I also prepared a separate small list of partition pruning bugs:
  • Bug #83248 - "Partition pruning is not working with LEFT JOIN". I've reported it back in 2016 and it is still not fixed. There are reasons to think it is not so easy.
  • Bug #75085 - "Partition pruning on key partitioning with ENUM". It was reported by  Daniël van Eeden back in 2014!
  • Bug #77318 - "Selects waiting on MDL when altering partitioned table". One of the worst expectations DBA may have is that partitioned tables help to workaround "global" MDL locks because of partition pruning! This is not the case.

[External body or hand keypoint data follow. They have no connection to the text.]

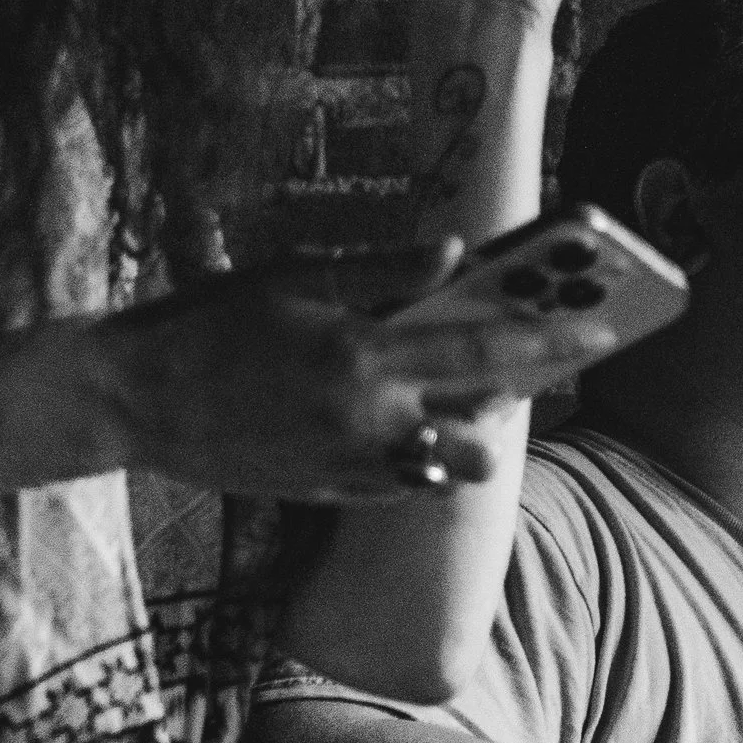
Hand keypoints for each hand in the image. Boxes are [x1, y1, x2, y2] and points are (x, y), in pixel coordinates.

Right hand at [0, 240, 618, 504]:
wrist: (134, 400)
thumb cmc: (212, 321)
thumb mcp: (296, 275)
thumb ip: (382, 271)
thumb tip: (456, 252)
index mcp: (364, 355)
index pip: (485, 346)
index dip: (554, 337)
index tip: (607, 325)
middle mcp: (368, 419)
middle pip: (485, 413)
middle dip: (534, 384)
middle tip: (565, 357)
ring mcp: (349, 464)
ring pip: (451, 461)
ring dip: (477, 429)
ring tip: (483, 394)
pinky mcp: (328, 491)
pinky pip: (403, 481)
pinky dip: (426, 454)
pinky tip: (422, 425)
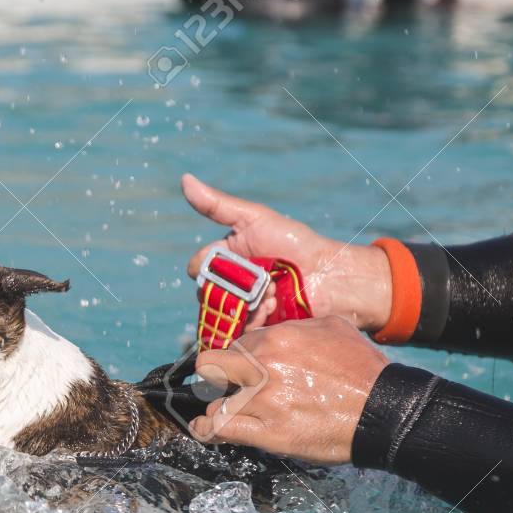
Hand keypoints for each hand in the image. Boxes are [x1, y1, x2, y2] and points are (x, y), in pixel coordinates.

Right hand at [182, 174, 392, 330]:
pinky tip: (273, 312)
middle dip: (231, 289)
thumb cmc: (293, 243)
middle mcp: (229, 282)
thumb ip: (217, 205)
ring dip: (243, 306)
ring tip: (271, 298)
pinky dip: (251, 322)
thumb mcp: (254, 219)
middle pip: (205, 294)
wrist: (328, 276)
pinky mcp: (253, 327)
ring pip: (219, 314)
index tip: (234, 260)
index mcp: (225, 257)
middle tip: (260, 282)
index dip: (210, 266)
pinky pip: (235, 332)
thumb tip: (184, 179)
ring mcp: (241, 306)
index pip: (198, 267)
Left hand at [187, 317, 389, 464]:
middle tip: (229, 386)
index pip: (237, 343)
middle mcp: (263, 365)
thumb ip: (298, 326)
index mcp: (277, 337)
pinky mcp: (268, 432)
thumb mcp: (334, 327)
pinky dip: (207, 429)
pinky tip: (203, 428)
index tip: (243, 368)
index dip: (239, 357)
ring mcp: (263, 400)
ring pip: (217, 400)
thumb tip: (276, 331)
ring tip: (229, 412)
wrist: (383, 410)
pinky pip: (220, 429)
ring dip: (222, 406)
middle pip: (212, 366)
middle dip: (218, 376)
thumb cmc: (363, 369)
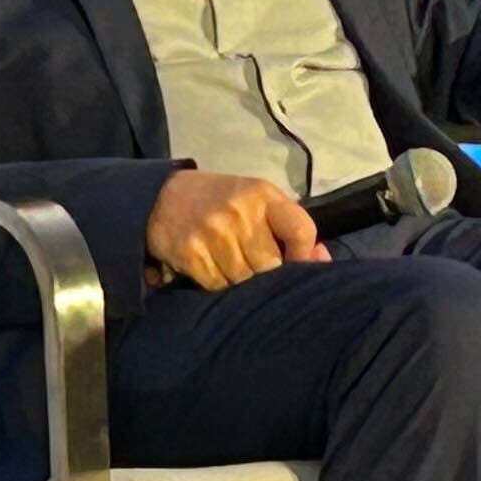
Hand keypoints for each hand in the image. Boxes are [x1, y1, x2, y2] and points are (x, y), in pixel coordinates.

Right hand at [144, 168, 323, 288]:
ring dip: (239, 281)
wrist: (159, 196)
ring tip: (229, 264)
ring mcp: (213, 233)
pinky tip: (210, 267)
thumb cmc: (219, 201)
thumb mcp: (256, 201)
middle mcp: (239, 212)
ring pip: (244, 281)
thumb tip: (321, 259)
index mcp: (261, 195)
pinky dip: (217, 283)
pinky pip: (217, 286)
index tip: (296, 263)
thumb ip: (289, 228)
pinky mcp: (190, 253)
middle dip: (266, 274)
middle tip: (253, 266)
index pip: (300, 231)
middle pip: (271, 266)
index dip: (304, 256)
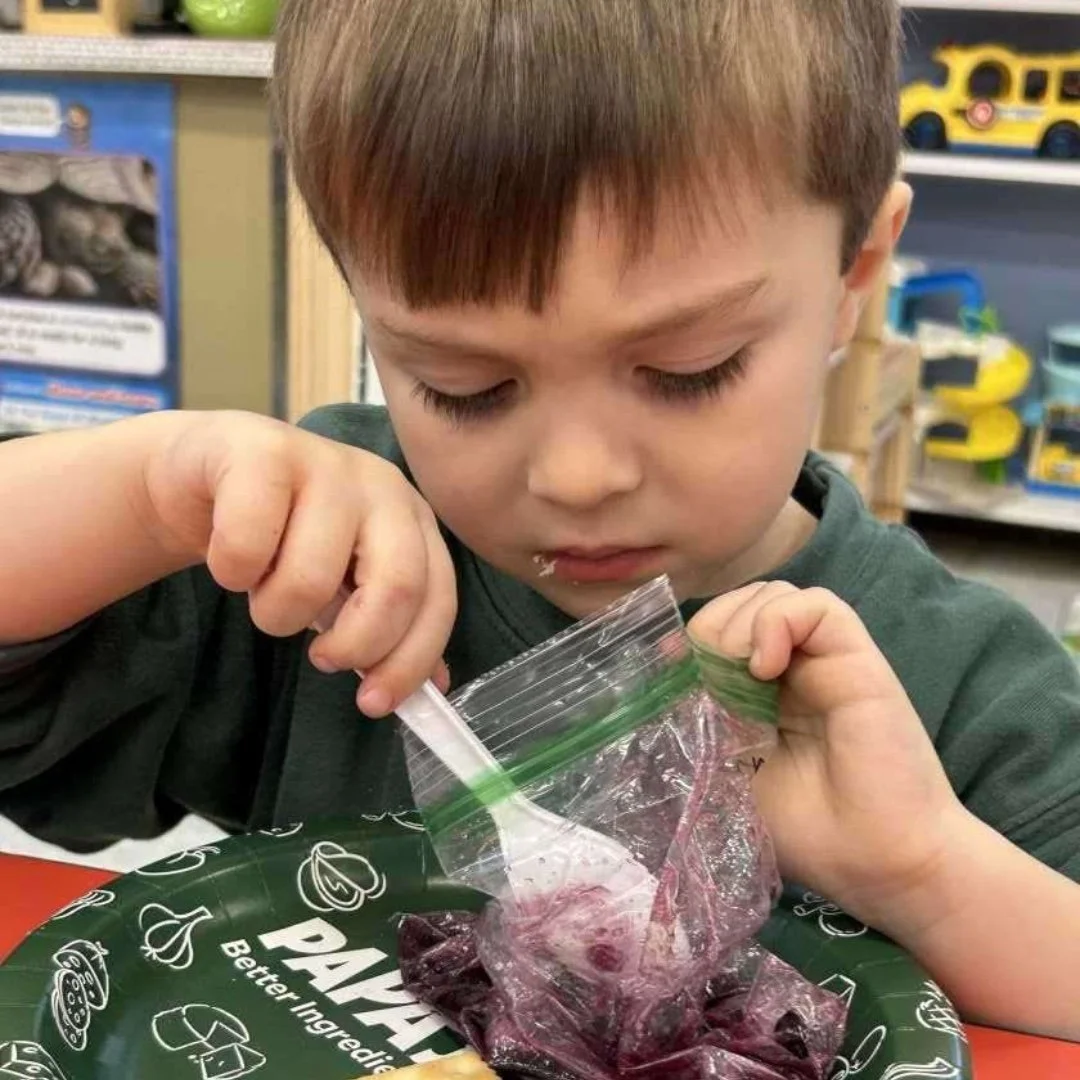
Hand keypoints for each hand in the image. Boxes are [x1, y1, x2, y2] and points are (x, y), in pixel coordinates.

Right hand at [142, 411, 455, 714]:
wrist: (201, 474)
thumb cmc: (282, 536)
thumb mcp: (342, 585)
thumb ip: (388, 628)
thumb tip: (434, 689)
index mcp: (412, 518)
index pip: (438, 598)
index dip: (410, 660)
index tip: (374, 703)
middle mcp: (381, 484)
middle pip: (397, 585)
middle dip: (357, 643)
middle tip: (321, 657)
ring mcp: (323, 461)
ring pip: (311, 577)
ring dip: (277, 612)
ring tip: (264, 592)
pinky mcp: (259, 452)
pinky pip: (247, 546)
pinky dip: (231, 574)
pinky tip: (230, 560)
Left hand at [688, 582, 965, 931]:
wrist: (883, 867)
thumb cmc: (812, 834)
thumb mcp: (730, 777)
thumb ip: (701, 729)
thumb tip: (664, 687)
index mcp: (765, 694)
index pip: (720, 631)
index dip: (689, 642)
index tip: (668, 672)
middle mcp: (796, 669)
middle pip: (740, 604)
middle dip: (711, 631)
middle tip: (708, 683)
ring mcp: (828, 661)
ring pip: (773, 595)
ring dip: (738, 625)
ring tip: (738, 681)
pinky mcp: (859, 659)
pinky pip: (816, 606)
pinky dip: (777, 623)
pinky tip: (764, 669)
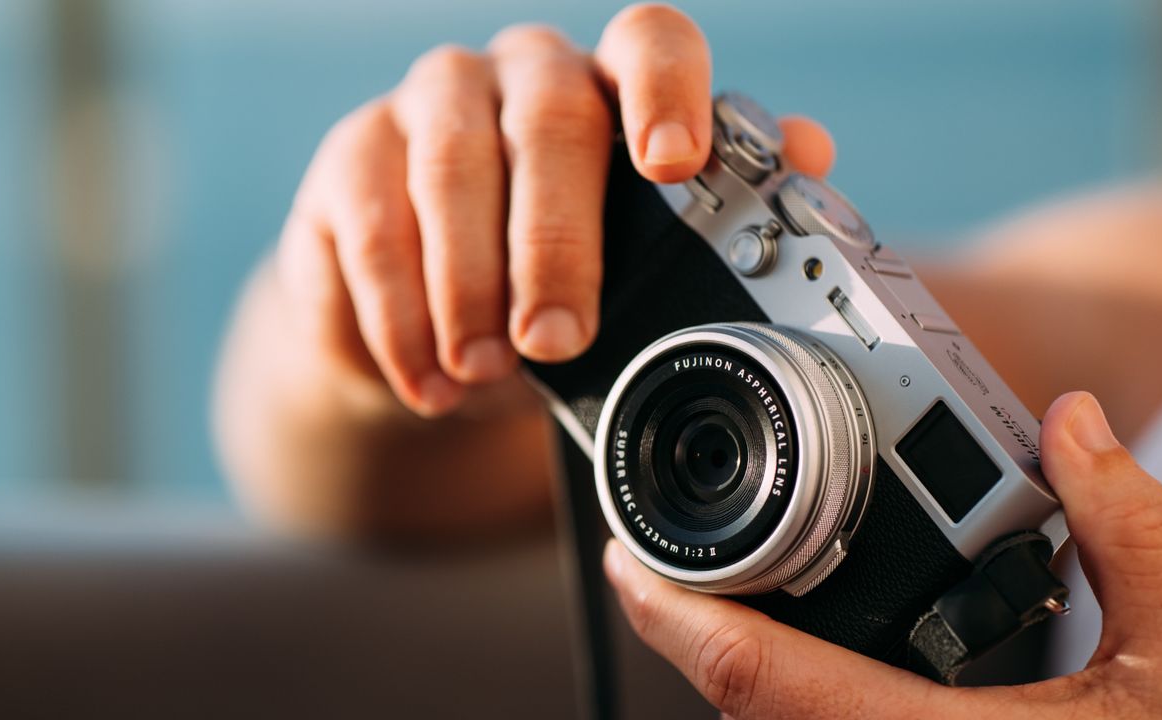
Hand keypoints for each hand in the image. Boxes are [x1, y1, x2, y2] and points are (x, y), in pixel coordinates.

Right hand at [275, 3, 835, 416]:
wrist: (428, 329)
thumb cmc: (547, 284)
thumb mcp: (634, 267)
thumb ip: (715, 212)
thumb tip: (811, 150)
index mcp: (608, 88)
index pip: (647, 42)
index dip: (665, 91)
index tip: (671, 163)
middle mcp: (521, 77)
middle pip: (547, 117)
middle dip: (556, 241)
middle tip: (558, 341)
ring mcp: (427, 108)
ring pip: (448, 168)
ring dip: (469, 285)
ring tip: (484, 371)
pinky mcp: (350, 160)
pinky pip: (370, 227)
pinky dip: (399, 315)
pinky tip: (426, 377)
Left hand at [604, 391, 1161, 718]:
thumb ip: (1130, 535)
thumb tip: (1076, 423)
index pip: (755, 678)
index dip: (672, 615)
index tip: (626, 558)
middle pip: (741, 707)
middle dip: (693, 632)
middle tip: (663, 563)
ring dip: (737, 669)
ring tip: (722, 599)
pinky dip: (782, 701)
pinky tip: (798, 665)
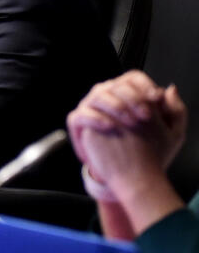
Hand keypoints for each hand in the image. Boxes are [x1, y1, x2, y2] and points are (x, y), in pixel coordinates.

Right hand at [67, 70, 186, 174]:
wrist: (130, 173)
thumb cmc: (149, 150)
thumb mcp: (171, 133)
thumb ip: (174, 111)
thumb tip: (168, 91)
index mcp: (127, 94)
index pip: (133, 79)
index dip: (144, 85)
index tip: (156, 98)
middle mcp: (107, 96)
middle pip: (115, 85)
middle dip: (132, 98)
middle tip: (145, 115)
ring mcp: (91, 107)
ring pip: (98, 96)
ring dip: (115, 106)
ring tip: (129, 123)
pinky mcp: (78, 123)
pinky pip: (80, 116)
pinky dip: (94, 119)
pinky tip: (109, 126)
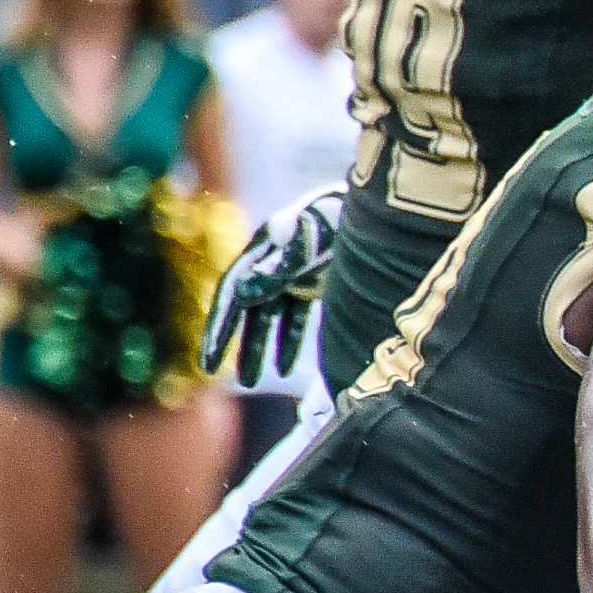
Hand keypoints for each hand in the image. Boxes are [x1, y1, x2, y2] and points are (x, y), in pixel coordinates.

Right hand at [201, 182, 348, 389]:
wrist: (383, 210)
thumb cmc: (345, 220)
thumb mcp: (314, 241)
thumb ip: (280, 267)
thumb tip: (242, 294)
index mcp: (263, 250)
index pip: (232, 295)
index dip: (220, 329)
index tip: (208, 362)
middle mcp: (271, 262)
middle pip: (245, 309)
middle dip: (232, 342)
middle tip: (213, 373)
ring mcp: (293, 273)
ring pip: (268, 317)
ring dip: (261, 348)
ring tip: (251, 382)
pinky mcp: (314, 282)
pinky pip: (294, 317)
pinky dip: (289, 341)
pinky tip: (285, 369)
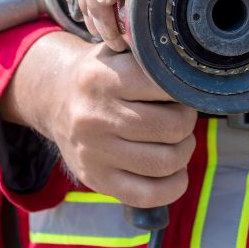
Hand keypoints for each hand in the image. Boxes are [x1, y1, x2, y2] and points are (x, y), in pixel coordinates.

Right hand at [0, 32, 197, 207]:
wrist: (53, 99)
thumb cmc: (100, 77)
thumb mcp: (117, 53)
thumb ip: (150, 59)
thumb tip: (194, 74)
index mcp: (103, 78)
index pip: (166, 86)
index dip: (186, 90)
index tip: (182, 90)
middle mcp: (95, 116)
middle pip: (173, 127)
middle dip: (188, 122)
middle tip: (182, 116)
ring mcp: (94, 152)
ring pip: (166, 161)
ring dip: (184, 151)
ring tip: (177, 140)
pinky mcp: (96, 179)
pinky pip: (149, 194)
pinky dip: (173, 186)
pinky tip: (173, 171)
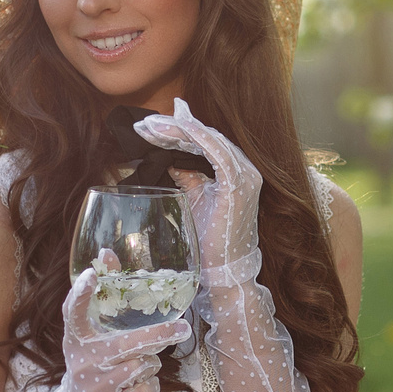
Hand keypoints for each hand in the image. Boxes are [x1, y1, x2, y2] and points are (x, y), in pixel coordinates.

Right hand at [49, 265, 192, 391]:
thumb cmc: (95, 365)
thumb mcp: (93, 335)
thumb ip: (104, 298)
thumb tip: (106, 252)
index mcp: (76, 340)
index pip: (73, 312)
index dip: (82, 293)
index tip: (93, 275)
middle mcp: (81, 362)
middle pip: (126, 343)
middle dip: (159, 335)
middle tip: (183, 327)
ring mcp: (92, 388)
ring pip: (142, 365)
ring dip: (150, 364)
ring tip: (139, 367)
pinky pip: (145, 389)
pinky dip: (150, 387)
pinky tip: (138, 389)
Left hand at [135, 97, 261, 284]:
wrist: (224, 270)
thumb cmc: (210, 239)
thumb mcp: (194, 198)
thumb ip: (186, 175)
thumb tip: (166, 157)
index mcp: (236, 171)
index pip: (207, 141)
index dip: (181, 128)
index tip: (154, 123)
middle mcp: (245, 169)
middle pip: (207, 136)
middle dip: (175, 126)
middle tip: (146, 121)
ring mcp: (246, 176)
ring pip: (210, 140)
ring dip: (179, 129)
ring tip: (152, 126)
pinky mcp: (239, 186)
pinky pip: (217, 153)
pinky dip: (197, 138)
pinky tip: (178, 130)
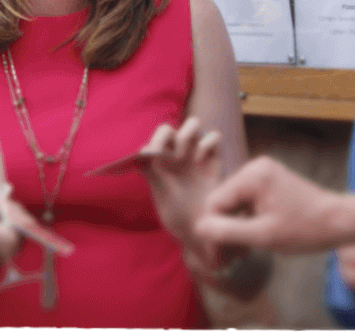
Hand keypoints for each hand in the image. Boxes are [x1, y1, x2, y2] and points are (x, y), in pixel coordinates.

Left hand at [139, 117, 223, 262]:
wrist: (200, 229)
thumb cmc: (176, 213)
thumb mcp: (161, 193)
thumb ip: (151, 172)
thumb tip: (140, 153)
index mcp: (161, 159)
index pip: (156, 137)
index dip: (154, 140)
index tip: (151, 155)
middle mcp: (177, 152)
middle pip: (170, 128)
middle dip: (165, 136)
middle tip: (167, 156)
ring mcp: (196, 154)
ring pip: (193, 124)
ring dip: (186, 134)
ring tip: (183, 157)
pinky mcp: (214, 159)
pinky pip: (214, 136)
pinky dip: (207, 143)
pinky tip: (200, 161)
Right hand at [194, 156, 346, 254]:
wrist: (340, 222)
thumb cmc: (306, 229)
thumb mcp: (263, 236)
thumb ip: (227, 232)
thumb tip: (198, 229)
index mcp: (253, 175)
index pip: (215, 203)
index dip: (213, 233)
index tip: (219, 260)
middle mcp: (255, 168)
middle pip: (222, 202)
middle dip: (223, 231)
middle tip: (229, 261)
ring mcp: (263, 174)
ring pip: (233, 204)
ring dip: (234, 229)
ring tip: (242, 254)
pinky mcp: (270, 183)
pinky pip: (246, 202)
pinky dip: (246, 222)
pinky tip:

Does this story have any moral? I think so, and for me it's the following:
  1. Partitioning bugs do not get proper attention from Oracle engineers. We see bugs with wrong status and even a bug with a clear test case and a duplicate that is "Open" for 4 years. Some typical use cases are affected badly, and still no fixes (even though since 5.7 we have native partitioning in InnoDB and changing implementation gave good chance to review and either fix or re-check these bugs).
  2. MySQL DBAs should expect all kinds of surprises when running usual DDL statements (ALTER TABLE to add column even) with partitioned tables. In the best case DDL is just unexpectedly slow for them.
  3. Partition pruning may not work they way one expects.
  4. We miss parallel processing for partitioned tables. They should allow to speed up queries and DDL, not to slow them down instead...
  5. One can suspect that there is no careful internal testing performed on integration of partitioning with other features, or even basic partition maintenance operations.